Submitted to: Virus Research
Publication Type: Peer reviewed journal
Publication Acceptance Date: 5/29/2002
Publication Date: 10/1/2002
Citation: LLEWELLYN, Z.N., SALMAN, M.D., PAUSZEK, S.J., RODRIGUEZ, L.L. GROWTH AND MOLECULAR EVOLUTION OF NATURAL ISOLATES OF VESICULAR STOMATITIS SEROTYPE NEW JERSEY IN INSECT CELLS. VIRUS RESEARCH. V 89: 65-73, 2002. Interpretive Summary: Vesicular stomatitis virus (VSV) causes a costly disease in livestock that is clinically undistinguishable from foot-and-mouth disease (FMD). Unlike FMD virus, VSV is transmitted by blood-feeding insects such as sand flies. VSV has a very high capacity to genetically change and mutate its proteins. The high mutation rate could have important implications on the appropriate e-ness of current diagnostic methods & vaccine development efforts. This work was aimed at understanding if insect cellular factors played a role in influencing VSV evolution. We determined the growth, persistence and rate of evolution of a VSV-New Jersey isolate (89GAS) in cells derived from its natural vector (sand flies) and compared them with those observed in cells derived from mosquitoes or hamster kidneys which are thought not to be natural hosts for the virus. Our results showed that the sand-fly derived virus grew to higher titers & established persistent infection in sand fly cells. Furthermore, we found evidence that insect cells can influence viru evolution as indicated by amino acid sequence changes induced in the main membrane protein of virus by repeated passage in insect & mammalian cells. These results indicate that insect cells can be a selective factor for VSV evolution in-vitro. However, we could not detect significant differences between rates of evolution of VSV-NJ by passage in homologous (sand fly) versus heterologous (mosquito or mammalian) cells.
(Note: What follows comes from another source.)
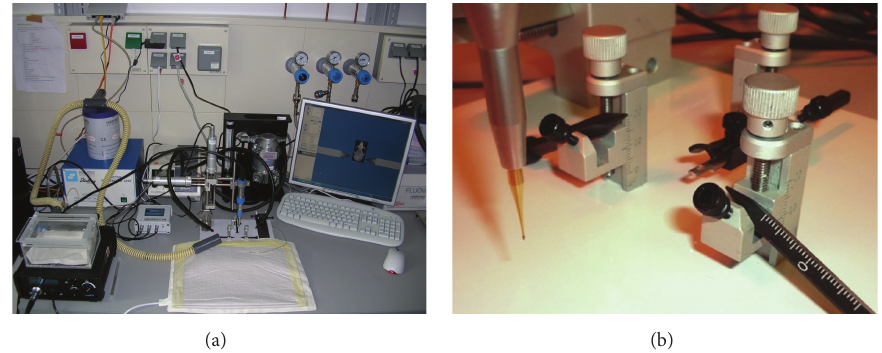
Figure 2: Anesthesia and stereotaxic setup for mice and rats. (a) Gas anesthesia system using isoflurane. A precision high-speed dental drill is mounted on a 3D stereotaxic device for mice and rats, respectively. Supplemental warmth is given using a heating pad. (b) Close-up of drill, stereotaxic ear bars, and nose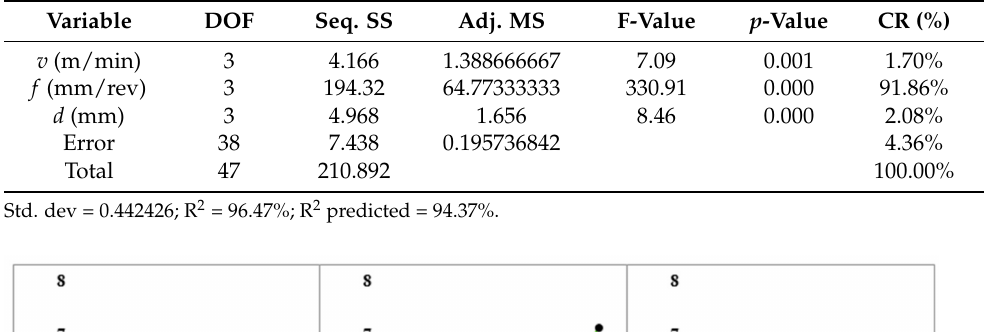
Table 14. Analysis of variance and percentage contribution results for Ra.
Technical Abstract: Despite their high capacity for mutation during in-vitro growth, vesicular stomatitis viruses (VSV) circulating within endemic areas are genetically conserved over long periods of time and one possible selective factor could be the vector(s) involved on its natural cycle. In this study we determined the growth and genetic sequence stability of a viral strain isolated from sand flies (89GAS) during serial passage in sand-fly (LL5), mosquito (C6/3 and mammalian (BHK-21) cells; and compared them with those of strains of equine and bovine origin. Sand fly virus 89GAS grew to higher titers in insect cells than did viruses of mammalian origin. Although all viruses readily established persistent infections both in mosquito & sand fly cells maintained in culture for up to 81 days, sustained virus yields were only observed in sand fly cells. Sequence analyses of the viruses after 0,10 or up to 25 passages in each cell line showed no changes in hypervariable region of phosphoprotein (P) gene or the intergenic junction between the glycoprotein (G) & the polymerase (L). In contrast the G gene demonstrated mutation rates between 1.39x10-4 and 6.95x10-5 in most cell-virus combina- tions. The majority of the mutations were non-synonymous, suggesting positive selection. These results showed that although insect cells can be a selective factor on VSV evolution in-vitro, we could not detect signifi- cant differences between rates of evolution of VSV-NJ by passage in homologous (sand fly) versus heterologous (mosquito or mammalian) cells.